WHAT YOU SHOULD DO: Retype the whole listing below exactly, keeping every picture out of it.

>>

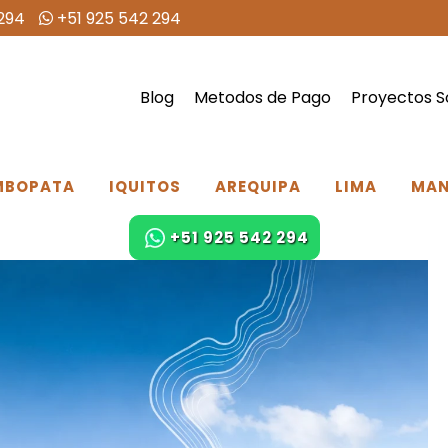
294
+51 925 542 294
Blog
Metodos de Pago
Proyectos S
MBOPATA
IQUITOS
AREQUIPA
LIMA
MA
+51 925 542 294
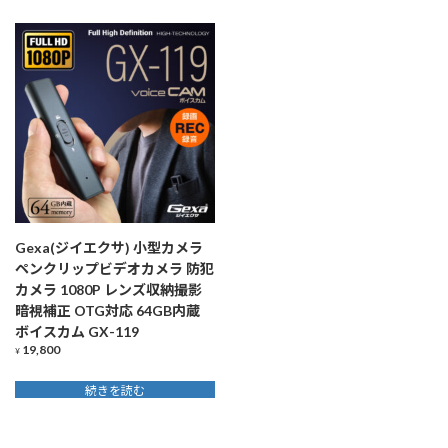
Gexa(ジイエクサ) 小型カメラ
ペンクリップビデオカメラ 防犯
カメラ 1080P レンズ収納撮影
暗視補正 OTG対応 64GB内蔵
ボイスカム GX-119
19,800
¥
続きを読む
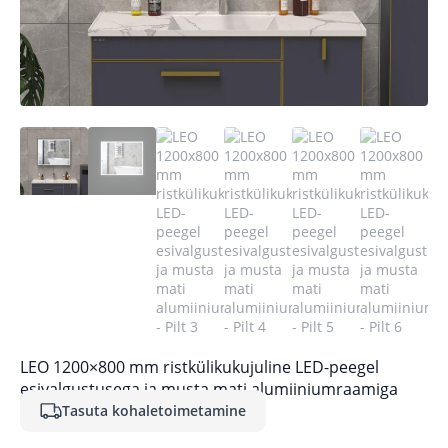
LEO 1200×800 mm ristkülikukujuline LED-peegel
esivalgustusega ja musta mati alumiiniumraamiga
Tasuta kohaletoimetamine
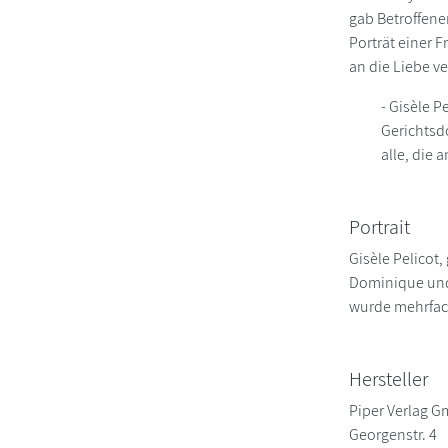
gab Betroffenen
Porträt einer 
an die Liebe ver
- Gisèle 
Gerichtsd
alle, die
Portrait
Gisèle Pelicot
Dominique und 
wurde mehrfac
Hersteller
Piper Verlag 
Georgenstr. 4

<<

PROBLEM SOLUTION:
294
+51 925 542 294
Blog
Metodos de Pago
Proyectos S
MBOPATA
IQUITOS
AREQUIPA
LIMA
MA
+51 925 542 294
Gexa(ジイエクサ) 小型カメラ
ペンクリップビデオカメラ 防犯
カメラ 1080P レンズ収納撮影
暗視補正 OTG対応 64GB内蔵
ボイスカム GX-119
19,800
¥
続きを読む
LEO 1200×800 mm ristkülikukujuline LED-peegel
esivalgustusega ja musta mati alumiiniumraamiga
Tasuta kohaletoimetamine
gab Betroffenen
Porträt einer 
an die Liebe ver
- Gisèle 
Gerichtsd
alle, die
Portrait
Gisèle Pelicot
Dominique und 
wurde mehrfac
Hersteller
Piper Verlag 
Georgenstr. 4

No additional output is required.